Certain drills can help develop certain skill sets. For example, flying sprints help to improve the transition from acceleration to top-end speed, as well as improving speed in general. Build-ups are useful when you want to work on running mechanics and building speed. Tempo runs help to induce recovery from high-intensity sprint days, as well as working on running technique, as they require running longer distances at a slower pace.

Baseball is a sport that requires high maximal power outputs, and sprinting is a skill requiring maximal power output. To train for sport specificity, strength coaches should include sprint work in their programs.

Building a speed program

When building a speed program into an athlete’s training, the training economy demands must be considered with changes reflected in their lifting and throwing volumes and intensities. In a phase like this example template, the focus is on high-intensity work lined up with like throwing, but if the volume of the sprints was too high then it would likely detract from the throwing and strength work it is meant to complement.

A good rule of thumb to avoid overtraining is to tailor the speed work emphasis to the overall phase emphasis, so if an athlete is in a lower intensity and higher volume phase on the mound and in the weight room, their speed work should match those intensities and focus on accumulating volume with low to moderate intensities.
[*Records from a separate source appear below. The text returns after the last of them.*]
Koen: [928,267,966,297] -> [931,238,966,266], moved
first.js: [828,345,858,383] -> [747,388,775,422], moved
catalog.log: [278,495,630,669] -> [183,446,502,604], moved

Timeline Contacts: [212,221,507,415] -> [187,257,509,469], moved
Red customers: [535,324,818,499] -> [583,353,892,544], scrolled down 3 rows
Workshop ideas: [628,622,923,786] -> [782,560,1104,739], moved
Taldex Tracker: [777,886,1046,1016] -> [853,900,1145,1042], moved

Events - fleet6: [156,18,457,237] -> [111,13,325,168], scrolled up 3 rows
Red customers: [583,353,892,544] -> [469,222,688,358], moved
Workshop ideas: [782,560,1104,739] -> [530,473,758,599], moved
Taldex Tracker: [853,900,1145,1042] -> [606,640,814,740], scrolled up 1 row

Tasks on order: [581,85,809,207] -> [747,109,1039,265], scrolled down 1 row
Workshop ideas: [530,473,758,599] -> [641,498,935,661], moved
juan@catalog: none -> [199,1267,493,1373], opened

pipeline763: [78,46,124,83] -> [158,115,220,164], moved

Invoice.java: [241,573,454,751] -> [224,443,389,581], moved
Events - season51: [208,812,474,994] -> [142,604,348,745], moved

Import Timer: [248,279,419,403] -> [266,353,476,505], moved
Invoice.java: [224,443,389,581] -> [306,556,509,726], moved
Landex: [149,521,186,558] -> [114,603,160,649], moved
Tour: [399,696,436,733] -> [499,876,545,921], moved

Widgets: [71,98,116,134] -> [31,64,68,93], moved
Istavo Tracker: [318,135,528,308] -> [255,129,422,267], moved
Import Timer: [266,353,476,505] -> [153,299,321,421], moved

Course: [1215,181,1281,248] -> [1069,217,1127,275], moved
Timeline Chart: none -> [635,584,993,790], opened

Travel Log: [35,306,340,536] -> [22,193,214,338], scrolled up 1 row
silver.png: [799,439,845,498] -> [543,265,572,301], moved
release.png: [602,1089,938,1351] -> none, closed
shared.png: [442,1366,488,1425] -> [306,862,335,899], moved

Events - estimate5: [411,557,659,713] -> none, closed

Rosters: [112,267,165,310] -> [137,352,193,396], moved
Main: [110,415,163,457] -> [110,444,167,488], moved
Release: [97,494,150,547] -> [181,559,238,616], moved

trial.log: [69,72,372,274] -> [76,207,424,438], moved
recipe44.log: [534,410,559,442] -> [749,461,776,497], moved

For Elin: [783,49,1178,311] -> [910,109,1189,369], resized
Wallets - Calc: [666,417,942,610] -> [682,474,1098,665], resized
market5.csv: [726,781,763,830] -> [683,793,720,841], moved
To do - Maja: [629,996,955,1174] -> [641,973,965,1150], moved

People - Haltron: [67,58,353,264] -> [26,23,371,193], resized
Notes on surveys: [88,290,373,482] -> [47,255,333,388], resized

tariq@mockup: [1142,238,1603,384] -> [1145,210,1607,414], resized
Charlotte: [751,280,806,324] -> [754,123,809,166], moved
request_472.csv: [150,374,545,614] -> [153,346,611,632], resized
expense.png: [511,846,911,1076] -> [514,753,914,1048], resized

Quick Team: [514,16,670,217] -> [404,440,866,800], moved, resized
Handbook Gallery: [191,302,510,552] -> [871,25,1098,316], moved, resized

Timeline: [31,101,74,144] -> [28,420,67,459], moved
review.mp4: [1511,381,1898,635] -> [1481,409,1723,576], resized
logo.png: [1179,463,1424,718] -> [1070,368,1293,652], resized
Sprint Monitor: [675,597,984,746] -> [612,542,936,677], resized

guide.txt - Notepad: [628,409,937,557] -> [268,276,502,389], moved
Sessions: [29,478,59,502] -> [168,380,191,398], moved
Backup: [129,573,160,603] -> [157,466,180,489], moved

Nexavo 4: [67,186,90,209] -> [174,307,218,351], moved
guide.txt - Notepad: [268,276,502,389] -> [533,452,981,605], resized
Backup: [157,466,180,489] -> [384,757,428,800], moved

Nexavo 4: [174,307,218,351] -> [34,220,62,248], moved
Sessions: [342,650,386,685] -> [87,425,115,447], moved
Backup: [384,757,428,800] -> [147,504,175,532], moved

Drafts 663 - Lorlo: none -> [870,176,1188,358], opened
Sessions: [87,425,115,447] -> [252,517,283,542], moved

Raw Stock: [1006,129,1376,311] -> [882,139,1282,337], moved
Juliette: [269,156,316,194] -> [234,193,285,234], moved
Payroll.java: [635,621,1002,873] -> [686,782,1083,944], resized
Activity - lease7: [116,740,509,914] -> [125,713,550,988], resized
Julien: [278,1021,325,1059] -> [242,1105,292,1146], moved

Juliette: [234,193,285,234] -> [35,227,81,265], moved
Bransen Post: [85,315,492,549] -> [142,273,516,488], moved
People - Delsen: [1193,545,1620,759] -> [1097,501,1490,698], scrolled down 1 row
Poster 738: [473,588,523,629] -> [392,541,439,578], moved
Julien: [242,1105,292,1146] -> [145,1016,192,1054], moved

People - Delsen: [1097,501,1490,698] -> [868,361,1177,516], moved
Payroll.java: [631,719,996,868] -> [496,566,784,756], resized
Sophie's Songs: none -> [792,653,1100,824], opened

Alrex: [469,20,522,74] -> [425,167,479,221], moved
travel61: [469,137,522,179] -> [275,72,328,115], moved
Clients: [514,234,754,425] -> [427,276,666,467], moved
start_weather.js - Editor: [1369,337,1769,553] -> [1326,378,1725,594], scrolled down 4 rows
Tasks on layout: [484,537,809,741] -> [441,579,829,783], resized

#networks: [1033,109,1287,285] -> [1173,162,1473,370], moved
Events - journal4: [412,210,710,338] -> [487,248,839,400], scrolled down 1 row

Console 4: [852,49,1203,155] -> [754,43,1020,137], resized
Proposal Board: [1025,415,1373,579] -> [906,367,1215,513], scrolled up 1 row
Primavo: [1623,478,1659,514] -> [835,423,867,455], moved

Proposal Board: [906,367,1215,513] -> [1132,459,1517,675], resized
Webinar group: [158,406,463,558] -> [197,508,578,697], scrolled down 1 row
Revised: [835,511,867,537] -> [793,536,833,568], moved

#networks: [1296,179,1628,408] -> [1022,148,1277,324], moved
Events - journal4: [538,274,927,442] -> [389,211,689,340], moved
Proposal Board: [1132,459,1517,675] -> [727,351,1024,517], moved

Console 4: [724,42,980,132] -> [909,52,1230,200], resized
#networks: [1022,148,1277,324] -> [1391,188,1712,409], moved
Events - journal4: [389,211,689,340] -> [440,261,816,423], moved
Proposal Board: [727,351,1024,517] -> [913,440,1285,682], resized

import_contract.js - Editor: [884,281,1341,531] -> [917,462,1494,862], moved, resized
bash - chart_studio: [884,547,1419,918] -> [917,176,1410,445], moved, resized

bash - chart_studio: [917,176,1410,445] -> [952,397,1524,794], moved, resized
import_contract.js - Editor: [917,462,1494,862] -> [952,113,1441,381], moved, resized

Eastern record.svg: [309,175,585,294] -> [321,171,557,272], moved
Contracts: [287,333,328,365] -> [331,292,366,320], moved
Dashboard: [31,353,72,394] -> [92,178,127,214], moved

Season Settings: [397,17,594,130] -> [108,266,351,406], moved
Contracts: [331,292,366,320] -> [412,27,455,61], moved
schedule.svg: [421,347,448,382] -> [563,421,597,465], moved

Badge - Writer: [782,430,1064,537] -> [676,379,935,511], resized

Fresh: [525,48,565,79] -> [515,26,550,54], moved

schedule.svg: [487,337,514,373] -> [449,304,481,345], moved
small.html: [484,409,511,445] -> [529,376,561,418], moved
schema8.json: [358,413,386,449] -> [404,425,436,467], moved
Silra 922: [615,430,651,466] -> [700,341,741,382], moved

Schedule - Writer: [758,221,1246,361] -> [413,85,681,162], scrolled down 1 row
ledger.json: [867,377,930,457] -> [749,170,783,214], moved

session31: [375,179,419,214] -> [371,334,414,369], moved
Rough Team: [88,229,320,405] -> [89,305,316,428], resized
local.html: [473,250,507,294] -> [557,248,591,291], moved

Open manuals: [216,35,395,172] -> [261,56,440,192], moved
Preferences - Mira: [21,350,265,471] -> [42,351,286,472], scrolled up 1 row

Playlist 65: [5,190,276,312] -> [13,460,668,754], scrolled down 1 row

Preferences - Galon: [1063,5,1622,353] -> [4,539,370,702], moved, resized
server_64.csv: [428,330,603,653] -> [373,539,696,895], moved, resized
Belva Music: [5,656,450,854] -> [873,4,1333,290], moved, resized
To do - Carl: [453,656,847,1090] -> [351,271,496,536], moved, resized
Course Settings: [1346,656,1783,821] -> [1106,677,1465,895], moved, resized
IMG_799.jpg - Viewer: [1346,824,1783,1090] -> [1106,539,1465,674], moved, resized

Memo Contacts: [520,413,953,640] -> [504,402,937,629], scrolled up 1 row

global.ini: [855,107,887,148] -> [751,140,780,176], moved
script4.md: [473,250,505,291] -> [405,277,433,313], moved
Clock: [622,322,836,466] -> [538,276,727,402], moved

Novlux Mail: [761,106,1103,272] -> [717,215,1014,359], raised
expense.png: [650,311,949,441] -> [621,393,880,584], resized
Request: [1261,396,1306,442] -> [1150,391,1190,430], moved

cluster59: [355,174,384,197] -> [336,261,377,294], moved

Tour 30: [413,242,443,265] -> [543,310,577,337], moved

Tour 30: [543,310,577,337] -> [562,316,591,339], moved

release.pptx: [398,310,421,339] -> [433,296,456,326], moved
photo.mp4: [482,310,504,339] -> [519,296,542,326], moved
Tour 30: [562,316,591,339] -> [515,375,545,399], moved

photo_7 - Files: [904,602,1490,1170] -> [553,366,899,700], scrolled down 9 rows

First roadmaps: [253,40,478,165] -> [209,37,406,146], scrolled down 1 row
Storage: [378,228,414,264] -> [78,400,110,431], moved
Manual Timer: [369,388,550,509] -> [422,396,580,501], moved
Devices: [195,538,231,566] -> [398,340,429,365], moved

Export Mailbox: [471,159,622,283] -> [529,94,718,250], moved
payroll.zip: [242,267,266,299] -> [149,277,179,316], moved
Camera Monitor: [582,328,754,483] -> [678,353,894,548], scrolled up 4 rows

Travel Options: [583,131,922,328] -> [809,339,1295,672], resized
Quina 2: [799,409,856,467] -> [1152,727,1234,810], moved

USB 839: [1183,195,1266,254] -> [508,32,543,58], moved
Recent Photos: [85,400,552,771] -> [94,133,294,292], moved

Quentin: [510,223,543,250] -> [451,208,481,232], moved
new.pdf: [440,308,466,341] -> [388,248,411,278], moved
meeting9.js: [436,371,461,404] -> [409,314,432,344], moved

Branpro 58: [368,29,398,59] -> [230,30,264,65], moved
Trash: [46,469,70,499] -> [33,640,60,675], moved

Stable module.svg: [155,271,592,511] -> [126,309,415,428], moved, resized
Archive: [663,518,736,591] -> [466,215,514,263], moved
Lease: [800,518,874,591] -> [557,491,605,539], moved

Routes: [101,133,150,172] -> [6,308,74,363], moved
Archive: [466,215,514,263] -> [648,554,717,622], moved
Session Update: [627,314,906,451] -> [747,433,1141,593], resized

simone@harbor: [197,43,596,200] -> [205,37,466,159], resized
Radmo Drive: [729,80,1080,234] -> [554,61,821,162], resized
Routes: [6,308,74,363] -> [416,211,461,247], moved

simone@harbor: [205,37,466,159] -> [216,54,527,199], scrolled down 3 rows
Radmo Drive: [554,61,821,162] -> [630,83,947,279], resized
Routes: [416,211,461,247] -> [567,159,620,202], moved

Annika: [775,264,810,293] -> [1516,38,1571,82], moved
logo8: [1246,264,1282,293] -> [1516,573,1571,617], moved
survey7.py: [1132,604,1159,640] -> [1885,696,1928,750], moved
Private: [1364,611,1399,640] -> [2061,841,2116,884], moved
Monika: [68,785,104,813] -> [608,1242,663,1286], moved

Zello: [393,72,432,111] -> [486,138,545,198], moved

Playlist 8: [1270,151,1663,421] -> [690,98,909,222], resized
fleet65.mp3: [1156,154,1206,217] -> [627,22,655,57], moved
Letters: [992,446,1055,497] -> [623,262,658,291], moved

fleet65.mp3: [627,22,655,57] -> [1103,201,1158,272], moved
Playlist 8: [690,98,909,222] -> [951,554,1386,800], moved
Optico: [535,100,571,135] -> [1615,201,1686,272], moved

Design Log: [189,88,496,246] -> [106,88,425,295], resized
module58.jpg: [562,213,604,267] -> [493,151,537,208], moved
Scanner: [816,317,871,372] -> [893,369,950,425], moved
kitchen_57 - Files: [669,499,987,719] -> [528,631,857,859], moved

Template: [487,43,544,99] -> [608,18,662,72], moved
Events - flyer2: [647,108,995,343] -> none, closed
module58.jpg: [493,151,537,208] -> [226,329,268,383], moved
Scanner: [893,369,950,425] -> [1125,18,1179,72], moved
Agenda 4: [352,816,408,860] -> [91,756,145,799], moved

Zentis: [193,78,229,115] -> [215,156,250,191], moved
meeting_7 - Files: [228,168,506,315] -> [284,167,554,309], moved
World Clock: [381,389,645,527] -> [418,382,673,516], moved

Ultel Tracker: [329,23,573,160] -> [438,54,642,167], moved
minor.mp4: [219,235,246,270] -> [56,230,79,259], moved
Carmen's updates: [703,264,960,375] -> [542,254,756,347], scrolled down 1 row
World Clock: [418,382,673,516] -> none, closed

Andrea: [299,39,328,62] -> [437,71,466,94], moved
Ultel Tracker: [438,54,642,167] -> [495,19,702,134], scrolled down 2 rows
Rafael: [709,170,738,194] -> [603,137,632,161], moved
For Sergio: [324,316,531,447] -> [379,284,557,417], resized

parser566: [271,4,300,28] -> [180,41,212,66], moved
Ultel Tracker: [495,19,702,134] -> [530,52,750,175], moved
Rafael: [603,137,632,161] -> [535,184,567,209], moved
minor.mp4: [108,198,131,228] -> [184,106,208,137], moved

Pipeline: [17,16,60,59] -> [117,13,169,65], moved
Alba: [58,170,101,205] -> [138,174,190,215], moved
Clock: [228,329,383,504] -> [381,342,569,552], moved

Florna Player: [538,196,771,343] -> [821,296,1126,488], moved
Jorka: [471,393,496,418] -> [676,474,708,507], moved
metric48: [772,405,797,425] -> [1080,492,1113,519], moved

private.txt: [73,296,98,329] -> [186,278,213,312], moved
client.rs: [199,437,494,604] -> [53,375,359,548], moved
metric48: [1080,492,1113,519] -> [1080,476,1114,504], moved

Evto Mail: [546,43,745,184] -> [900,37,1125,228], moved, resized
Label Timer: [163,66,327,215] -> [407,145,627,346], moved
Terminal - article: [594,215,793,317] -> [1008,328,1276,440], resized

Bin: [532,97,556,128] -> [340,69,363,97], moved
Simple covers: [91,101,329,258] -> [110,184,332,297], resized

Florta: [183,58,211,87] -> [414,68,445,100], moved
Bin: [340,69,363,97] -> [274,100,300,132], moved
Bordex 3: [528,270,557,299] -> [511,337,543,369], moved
If an athlete is in a velocity phase, their speed work should be focused on lower volume. 

The provided program is a four-day speed program that would typically be paired with a strength phase in the weight room and a velocity phase on the pitching side. The focus for day one is a linear acceleration focus, aimed at being high-intent to line up with a high-intent throwing day.

Day two is a running recovery day, aimed at being low-intent to line up with a throwing recovery day. Day three is a plyometric/medicine ball throwing day, aimed at being medium-intent to line up with a medium-intent throwing day. Day four is a change of direction day, aimed at being high-intent to line up with a high-intent throwing day. 


The drills for each day are prescribed specifically to work on the focus for that day.
The focus for day one is to teach the athlete what triple extension in the back leg feels like, as well as force the athlete to use the posterior chain powerfully to propel forward from a dead stance.

Day two is focused on sprinting technique and to induce recovery from the previous high-intent sprint day.

Day three has two focuses: power output via medicine ball throws/slams, and reactivity/stabilization via plyometrics. The stabilization portion of the plyometric exercises comes from sticking the landing at the end of each drill. This is an extra step in teaching the athlete how to decelerate from a fast movement. Day four’s focus is to teach the athlete how to properly/efficiently (quickly/powerfully) change direction.